L’Humanité - 4/03/2009

Retour au calme sur les loyers


Malgré les disparités géographiques, la hausse des loyers pour les logements du secteur privé tend à se stabiliser.

« Quelles que soient les villes, la demande est inquiète et fragilisée », résume Michel Mouillart, professeur d’économie à l’université de Nanterre et directeur scientifique de l’observatoire des loyers CLAMEUR (Connaître les loyers et analyser les marchés sur les espaces urbains et ruraux). L’examen des marchés locatifs privés, en 2008 et pour le premier trimestre 2009, montre que les loyers de marché (1) ont tendance à se stabiliser. Ainsi, après une hausse de 3,3 % en moyenne depuis 1998, la hausse pour 2009 est comprise entre 0,5 et 1 %. « Ce ralentissement sensible marque une évolution très en deçà de celui de l’indice des prix à la consommation », nuance Michel Mouillart. En cause, le comportement des ménages qui reportent leurs projets de mobilité résidentielle et qui, par conséquent, entament le dynamisme du marché. Le début 2009 voit donc l’activité (le nombre de baux signés) reculer de 11,2 % (contre - 2,8 % en 2008). L’offre, qui dépend à 95 % du départ des locataires, a donc tendance à se contracter. De même, alors que l’accession à la propriété se tasse, on observe un report de la demande sur le marché locatif. Celle-ci continue donc à être plus importante que l’offre. En 2008, pour réduire les risques de vacance, les propriétaires ont accentué les efforts d’entretien des logements destinés à la location. De plus, Michel Mouillart note que « la hausse des loyers de relocation (c’est-à-dire le loyer des logements remis sur le marché après le départ du locataire - NDLR) affiche également un ralentissement ». Ainsi, cette hausse est à son plus bas niveau depuis dix ans, soit 5,4 % (au lieu de 6,9 % d’augmentation en 2004, par exemple).
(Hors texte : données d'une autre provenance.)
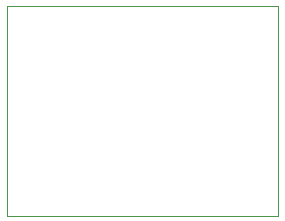
<source format=gbr>
%TF.GenerationSoftware,Altium Limited,Altium Designer,21.8.1 (53)*%
G04 Layer_Color=0*
%FSLAX26Y26*%
%MOIN*%
%TF.SameCoordinates,2531CBD8-4BF0-4D0B-A877-44D4BE5F07E3*%
%TF.FilePolarity,Positive*%
%TF.FileFunction,Profile,NP*%
%TF.Part,Single*%
G01*
G75*
%TA.AperFunction,Profile*%
%ADD31C,0.001000*%
D31*
X452000Y-348000D02*
X-452000D01*
Y352000D01*
X452000D01*
Y-348000D01*
D01*
%TF.MD5,d89ad77099f46e67a37737da140bb14a*%
M02*

</source>
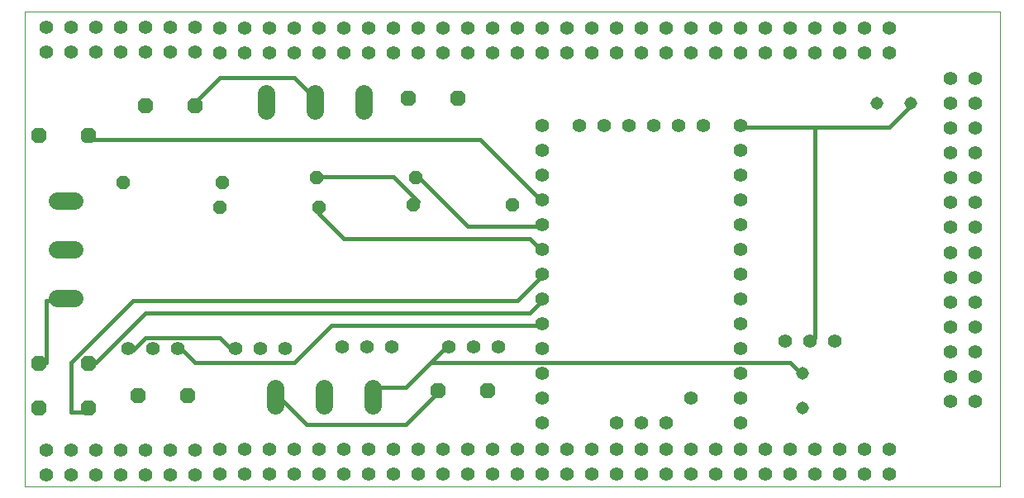
<source format=gbl>
G75*
%MOIN*%
%OFA0B0*%
%FSLAX24Y24*%
%IPPOS*%
%LPD*%
%AMOC8*
5,1,8,0,0,1.08239X$1,22.5*
%
%ADD10C,0.0000*%
%ADD11C,0.0554*%
%ADD12C,0.0515*%
%ADD13OC8,0.0520*%
%ADD14C,0.0705*%
%ADD15OC8,0.0630*%
%ADD16C,0.0180*%
D10*
X002390Y004393D02*
X002390Y023539D01*
X041730Y023539D01*
X041730Y004393D01*
X002390Y004393D01*
D11*
X003260Y004863D03*
X004260Y004863D03*
X005260Y004863D03*
X006260Y004863D03*
X007260Y004863D03*
X008260Y004863D03*
X009260Y004863D03*
X010260Y004883D03*
X011260Y004883D03*
X012260Y004883D03*
X013260Y004883D03*
X014260Y004883D03*
X015260Y004883D03*
X016260Y004883D03*
X017260Y004893D03*
X018260Y004893D03*
X019260Y004893D03*
X020260Y004893D03*
X021260Y004893D03*
X022260Y004893D03*
X023260Y004893D03*
X024260Y004893D03*
X025260Y004893D03*
X026260Y004893D03*
X027260Y004893D03*
X028260Y004893D03*
X029260Y004893D03*
X030260Y004893D03*
X031260Y004893D03*
X032260Y004893D03*
X033260Y004893D03*
X034260Y004893D03*
X035260Y004893D03*
X036260Y004893D03*
X037260Y004893D03*
X037260Y005893D03*
X036260Y005893D03*
X035260Y005893D03*
X034260Y005893D03*
X033260Y005893D03*
X032260Y005893D03*
X031260Y005893D03*
X030260Y005893D03*
X029260Y005893D03*
X028260Y005893D03*
X027260Y005893D03*
X026260Y005893D03*
X025260Y005893D03*
X024260Y005893D03*
X023260Y005893D03*
X022260Y005893D03*
X021260Y005893D03*
X020260Y005893D03*
X019260Y005893D03*
X018260Y005893D03*
X017260Y005893D03*
X016260Y005883D03*
X015260Y005883D03*
X014260Y005883D03*
X013260Y005883D03*
X012260Y005883D03*
X011260Y005883D03*
X010260Y005883D03*
X009260Y005863D03*
X008260Y005863D03*
X007260Y005863D03*
X006260Y005863D03*
X005260Y005863D03*
X004260Y005863D03*
X003260Y005863D03*
X006572Y009961D03*
X007572Y009961D03*
X008572Y009961D03*
X010916Y009961D03*
X011916Y009961D03*
X012916Y009961D03*
X015210Y010011D03*
X016210Y010011D03*
X017210Y010011D03*
X019503Y010011D03*
X020503Y010011D03*
X021503Y010011D03*
X023260Y009943D03*
X023260Y010943D03*
X023260Y011943D03*
X023260Y012943D03*
X023260Y013943D03*
X023260Y014943D03*
X023260Y015943D03*
X023260Y016943D03*
X023260Y017943D03*
X023260Y018943D03*
X024760Y018943D03*
X025760Y018943D03*
X026760Y018943D03*
X027760Y018943D03*
X028760Y018943D03*
X029760Y018943D03*
X031260Y018943D03*
X031260Y017943D03*
X031260Y016943D03*
X031260Y015943D03*
X031260Y014943D03*
X031260Y013943D03*
X031260Y012943D03*
X031260Y011943D03*
X031260Y010943D03*
X031260Y009943D03*
X033060Y010261D03*
X034060Y010261D03*
X035060Y010261D03*
X031260Y008943D03*
X031260Y007943D03*
X031260Y006943D03*
X029260Y007943D03*
X028260Y006943D03*
X027260Y006943D03*
X026260Y006943D03*
X023260Y006943D03*
X023260Y007943D03*
X023260Y008943D03*
X039730Y008823D03*
X040730Y008823D03*
X040730Y007823D03*
X039730Y007823D03*
X039730Y009823D03*
X040730Y009823D03*
X040730Y010823D03*
X039730Y010823D03*
X039730Y011823D03*
X040730Y011823D03*
X040730Y012823D03*
X039730Y012823D03*
X039730Y013823D03*
X040730Y013823D03*
X040750Y014853D03*
X039750Y014853D03*
X039750Y015853D03*
X040750Y015853D03*
X040750Y016853D03*
X039750Y016853D03*
X039750Y017853D03*
X040750Y017853D03*
X040750Y018853D03*
X039750Y018853D03*
X039750Y019853D03*
X040750Y019853D03*
X040750Y020853D03*
X039750Y020853D03*
X037260Y021893D03*
X036260Y021893D03*
X035260Y021893D03*
X034260Y021893D03*
X033260Y021893D03*
X032260Y021893D03*
X031260Y021893D03*
X030260Y021893D03*
X029260Y021893D03*
X028260Y021893D03*
X027260Y021893D03*
X026260Y021893D03*
X025260Y021893D03*
X024260Y021893D03*
X023260Y021893D03*
X022260Y021893D03*
X021260Y021893D03*
X020260Y021893D03*
X019260Y021893D03*
X018260Y021893D03*
X017260Y021893D03*
X016260Y021893D03*
X015260Y021893D03*
X014260Y021893D03*
X013260Y021893D03*
X012260Y021893D03*
X011260Y021893D03*
X010260Y021893D03*
X009260Y021903D03*
X008260Y021903D03*
X007260Y021903D03*
X006260Y021903D03*
X005260Y021903D03*
X004260Y021903D03*
X003260Y021903D03*
X003260Y022903D03*
X004260Y022903D03*
X005260Y022903D03*
X006260Y022903D03*
X007260Y022903D03*
X008260Y022903D03*
X009260Y022903D03*
X010260Y022893D03*
X011260Y022893D03*
X012260Y022893D03*
X013260Y022893D03*
X014260Y022893D03*
X015260Y022893D03*
X016260Y022893D03*
X017260Y022893D03*
X018260Y022893D03*
X019260Y022893D03*
X020260Y022893D03*
X021260Y022893D03*
X022260Y022893D03*
X023260Y022893D03*
X024260Y022893D03*
X025260Y022893D03*
X026260Y022893D03*
X027260Y022893D03*
X028260Y022893D03*
X029260Y022893D03*
X030260Y022893D03*
X031260Y022893D03*
X032260Y022893D03*
X033260Y022893D03*
X034260Y022893D03*
X035260Y022893D03*
X036260Y022893D03*
X037260Y022893D03*
D12*
X036771Y019843D03*
X038148Y019843D03*
X033760Y008932D03*
X033760Y007554D03*
D13*
X022060Y015743D03*
X018060Y015743D03*
X018160Y016843D03*
X014260Y015643D03*
X014160Y016843D03*
X010360Y016643D03*
X010260Y015643D03*
X006360Y016643D03*
D14*
X004404Y015912D02*
X003699Y015912D01*
X003699Y013943D02*
X004404Y013943D01*
X004404Y011975D02*
X003699Y011975D01*
X012491Y008338D02*
X012491Y007633D01*
X014460Y007633D02*
X014460Y008338D01*
X016428Y008338D02*
X016428Y007633D01*
X016078Y019549D02*
X016078Y020254D01*
X014110Y020254D02*
X014110Y019549D01*
X012141Y019549D02*
X012141Y020254D01*
D15*
X009260Y019743D03*
X007260Y019743D03*
X004960Y018543D03*
X002960Y018543D03*
X017860Y020043D03*
X019860Y020043D03*
X004960Y009343D03*
X002960Y009343D03*
X002960Y007543D03*
X004960Y007543D03*
X006960Y008043D03*
X008960Y008043D03*
X019060Y008243D03*
X021060Y008243D03*
D16*
X019260Y008393D02*
X019060Y008243D01*
X019260Y008393D02*
X017760Y006893D01*
X013760Y006893D01*
X012760Y007893D01*
X012491Y007985D01*
X013260Y009393D02*
X009260Y009393D01*
X008760Y009893D01*
X008572Y009961D01*
X007260Y010393D02*
X010260Y010393D01*
X010760Y009893D01*
X010916Y009961D01*
X013260Y009393D02*
X014760Y010893D01*
X023260Y010893D01*
X023260Y010943D01*
X022760Y011393D02*
X007260Y011393D01*
X005260Y009393D01*
X004960Y009343D01*
X004260Y009393D02*
X004260Y007393D01*
X004760Y007393D01*
X004960Y007543D01*
X004260Y009393D02*
X006760Y011893D01*
X022260Y011893D01*
X023260Y012893D01*
X023260Y012943D01*
X023260Y013893D02*
X023260Y013943D01*
X023260Y013893D02*
X022760Y014393D01*
X015260Y014393D01*
X014260Y015393D01*
X014260Y015643D01*
X014160Y016843D02*
X014260Y016893D01*
X017260Y016893D01*
X018260Y015893D01*
X018060Y015743D01*
X018160Y016843D02*
X018260Y016893D01*
X020260Y014893D01*
X023260Y014893D01*
X023260Y014943D01*
X023260Y015893D02*
X023260Y015943D01*
X023260Y015893D02*
X020760Y018393D01*
X004760Y018393D01*
X004960Y018543D01*
X009260Y019743D02*
X009260Y019893D01*
X010260Y020893D01*
X013260Y020893D01*
X013760Y020393D01*
X014110Y019901D01*
X023260Y011943D02*
X023260Y011893D01*
X022760Y011393D01*
X019503Y010011D02*
X019260Y009893D01*
X018760Y009393D01*
X033260Y009393D01*
X033760Y008893D01*
X033760Y008932D01*
X034060Y010261D02*
X034260Y010393D01*
X034260Y018893D01*
X037260Y018893D01*
X038260Y019893D01*
X038148Y019843D01*
X034260Y018893D02*
X031260Y018893D01*
X031260Y018943D01*
X018760Y009393D02*
X017760Y008393D01*
X016760Y008393D01*
X016428Y007985D01*
X007260Y010393D02*
X006760Y009893D01*
X006572Y009961D01*
X004052Y011975D02*
X003760Y011893D01*
X003260Y011893D01*
X003260Y009393D01*
X002960Y009343D01*
M02*

</source>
La moyenne du prix au mètre carré se situe à 12 euros au niveau national. Cependant de fortes disparités sont à l’oeuvre en fonction des régions. Ainsi, si l’Île-de-France affiche une moyenne de 17 euros/m², le prix en Provence-Alpes-Côte d’Azur tourne autour de 12,50 euros. Par ailleurs, les loyers ne baissent pas partout au même rythme. Si en Basse-Normandie le recul est de 5,2 % ; la Bourgogne observe toujours une hausse de 4,7 %. Pour un même marché local de l’habitat, il existe d’ailleurs une « dispersion prononcée des loyers ». Les locataires nantais peuvent dépenser de 5 à 16 euros par mètre carré. En 2009, 43,8 % des villes voient leurs loyers reculer à l’instar de Paris (- 1,8 %) où tous les arrondissements sont l’objet de la même tendance, « sauf à l’ouest et dans une partie du sud, qui résiste bien », note Michel Mouillart. Soit les quartiers les moins populaires. Enfin, il existe une corrélation entre les prix des loyers et la composition sociologique des villes. Ainsi, dans les agglomérations où les loyers sont les plus bas, le niveau de ressources des ménages est également faible.

(1) Loyers des logements mis en location et ceux des logements reloués à la fin d’un bail.